Table 5 compares the results of the proposed and existing methods. Kuruvilla, Gunavathi [23] produced 91.4% sensitivity but with a very high FPs/scan of 30. Moreover, they did not provide specificity. Dehmeshkiet.al [10] also produced very high FPs/scan of 14.6 with 90% specificity.
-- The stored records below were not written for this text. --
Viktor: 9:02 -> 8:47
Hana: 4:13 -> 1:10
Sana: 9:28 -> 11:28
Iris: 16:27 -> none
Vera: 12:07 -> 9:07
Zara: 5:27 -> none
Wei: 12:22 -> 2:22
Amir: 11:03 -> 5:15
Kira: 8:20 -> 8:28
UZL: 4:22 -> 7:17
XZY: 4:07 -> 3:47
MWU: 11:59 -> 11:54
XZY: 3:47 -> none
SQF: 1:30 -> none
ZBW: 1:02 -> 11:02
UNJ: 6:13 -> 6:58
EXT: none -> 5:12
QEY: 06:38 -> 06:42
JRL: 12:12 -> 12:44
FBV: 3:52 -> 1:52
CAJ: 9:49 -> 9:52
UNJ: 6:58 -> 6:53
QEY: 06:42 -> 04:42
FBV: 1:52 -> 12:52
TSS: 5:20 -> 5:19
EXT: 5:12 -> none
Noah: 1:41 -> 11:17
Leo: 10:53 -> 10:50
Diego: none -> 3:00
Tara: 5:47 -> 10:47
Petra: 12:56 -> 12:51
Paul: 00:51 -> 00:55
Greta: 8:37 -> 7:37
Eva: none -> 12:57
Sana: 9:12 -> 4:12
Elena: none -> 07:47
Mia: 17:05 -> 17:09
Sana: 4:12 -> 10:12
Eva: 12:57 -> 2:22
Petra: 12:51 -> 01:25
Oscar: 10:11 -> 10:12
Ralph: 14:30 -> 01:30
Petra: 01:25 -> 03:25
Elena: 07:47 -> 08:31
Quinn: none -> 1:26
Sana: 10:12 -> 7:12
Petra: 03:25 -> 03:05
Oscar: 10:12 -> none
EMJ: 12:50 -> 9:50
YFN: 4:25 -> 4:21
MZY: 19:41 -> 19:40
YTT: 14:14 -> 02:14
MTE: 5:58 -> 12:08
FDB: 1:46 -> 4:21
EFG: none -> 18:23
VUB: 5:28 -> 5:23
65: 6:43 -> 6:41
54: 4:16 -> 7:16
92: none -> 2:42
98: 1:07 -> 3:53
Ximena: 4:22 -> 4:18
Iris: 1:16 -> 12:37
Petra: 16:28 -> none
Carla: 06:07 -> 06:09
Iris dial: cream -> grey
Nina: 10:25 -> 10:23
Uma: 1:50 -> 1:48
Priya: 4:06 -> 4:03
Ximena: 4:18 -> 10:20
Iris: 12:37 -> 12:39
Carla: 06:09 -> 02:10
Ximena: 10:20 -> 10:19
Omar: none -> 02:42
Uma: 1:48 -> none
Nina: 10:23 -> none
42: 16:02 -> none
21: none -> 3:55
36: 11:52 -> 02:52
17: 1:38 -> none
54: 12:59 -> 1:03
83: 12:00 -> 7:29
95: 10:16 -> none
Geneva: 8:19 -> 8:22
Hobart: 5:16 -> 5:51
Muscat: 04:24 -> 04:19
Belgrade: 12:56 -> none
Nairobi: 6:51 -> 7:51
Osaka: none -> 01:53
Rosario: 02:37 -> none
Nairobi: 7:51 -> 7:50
These results were taken on clinical datasets instead of some standard dataset. Choi, Choi [12] claimed 97.5% sensitivity as well as specificity with 6.76 FPs/scan. Ye et al. [15] produced 8.2 FPs/scan with 90.2% sensitivity. Cascio et.al [22] claimed 88% sensitivity and 97% accuracy with 6.1 FPs/scan. Teramoto, Fujita [26] achieved a low FPs/scan of 4.2 but at the cost of accuracy which is as low as 80%. Han et al. [19] claimed a low FPs/scan of 4.14 but their sensitivity was low as 89.2%. Nibali et al. [24] showed 89.9, 91.07 and 88.64% accuracy, sensitivity and specificity, respectively. Tan et al. [9] produced 87.5% sensitivity with 4.0 FPs/scan and Riccardi et al. [14] claimed 6.5 FPs/scan with a low sensitivity of 71.0%. By concluding the whole discussion, it is evident that the proposed method has shown better results i.e., 99.0% accuracy, 98.6% sensitivity and 98.2% specificity with a 3.4 FPs/scan which is a clear proof of the effectiveness of the presented method.

Conclusion

A critical issue with the nodule diagnosis methods is handling small, boundary attached and vessel attached nodules. If a detection method misses any nodule, it leads to inaccurate diagnosis which might be life threatening. To handle such problems, a nodule segmentation method from 3D CT scan is presented. The first step of proposed method is based on hybrid multistep segmentation technique to extract lung ROI and nodule candidates. SVM-ensemble is used to distinguish nodules from the set of selected candidates. The classification is based on a GTFD feature vector encapsulating texture and geometric features. The proposed method is tested on a standard publicly available dataset LIDC–IDRI. The presented method achieved 99.0% accuracy with 98.6% sensitivity and 98.2% specificity. The number of FPs/scan is also low as 3.4/scan. These results show the significance of presented method that it will facilitate radiologists during the diagnosis process of lung cancer.